NASA’s probes keep their eyes in the space searching for any celestial objects, including asteroids and comets, coming closer to the earth’s orbit. The space agency is able to identify such objects months, and sometimes years before they come in the proximity of the earth. But this time, an approaching asteroid was only identified two days before it flew by the earth.
The major thing about the asteroid is that it flew by while being twice closer to the earth than the moon is. Named 2017 AG3, the near-earth object (NEO) passed through the earth’s orbit at a speed of 9.9 miles per hour on Monday. The data from Jet Propulsion Laboratory (JPL) of NASA revealed that the asteroid was closest to the earth at about 7:50 AM EST.

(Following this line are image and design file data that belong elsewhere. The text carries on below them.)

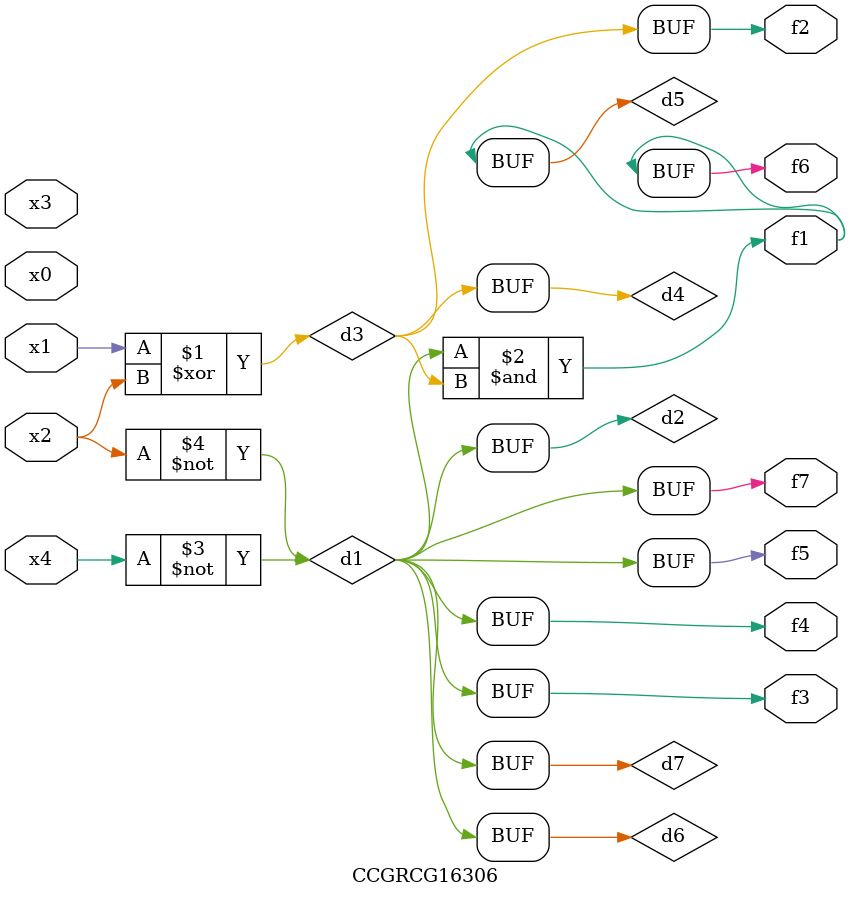
<source format=v>
module CCGRCG16306(
	input x0, x1, x2, x3, x4,
	output f1, f2, f3, f4, f5, f6, f7
);

	wire d1, d2, d3, d4, d5, d6, d7;

	not (d1, x4);
	not (d2, x2);
	xor (d3, x1, x2);
	buf (d4, d3);
	and (d5, d1, d3);
	buf (d6, d1, d2);
	buf (d7, d2);
	assign f1 = d5;
	assign f2 = d4;
	assign f3 = d7;
	assign f4 = d7;
	assign f5 = d7;
	assign f6 = d5;
	assign f7 = d7;
endmodule

</source>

The asteroid was discovered just two days before the flyby on Saturday by the Catalina Sky Survey of the University of Arizona. The size of the space rock was measured to be between 50 and 111 feet (15 to 34 metres). The asteroid crosses the orbits of two planets – Venus and Earth.
In case the asteroid had entered the earth’s atmosphere, the outcome wouldn’t have been too extreme. The researchers at Purdue University explain if a porous rock asteroid of 111 feet enters the atmosphere at an angle of 45-degree, it would explode mid-air. However, the blast would be dozens of time stronger than the Hiroshima nuclear bomb explosion, releasing about 700 kilotons’ worth of energy.
Happening 10 miles above the earth, the impact on the ground would be negligible and it would have sounded nothing more than a heavy traffic. But, 2017 AG3 has the same size as the asteroid that struck Chelyabinsk, Russia in 2013, which caused shattered windows and some damage to buildings.
There are several space programs running that are made to specifically hunt down the near-earth objects. NASA’s NEOWISE recently spotted a couple of celestial objects approaching earth’s orbit. NEOCam is another infrared telescope that is designed to detect objects of 460 feet or larger.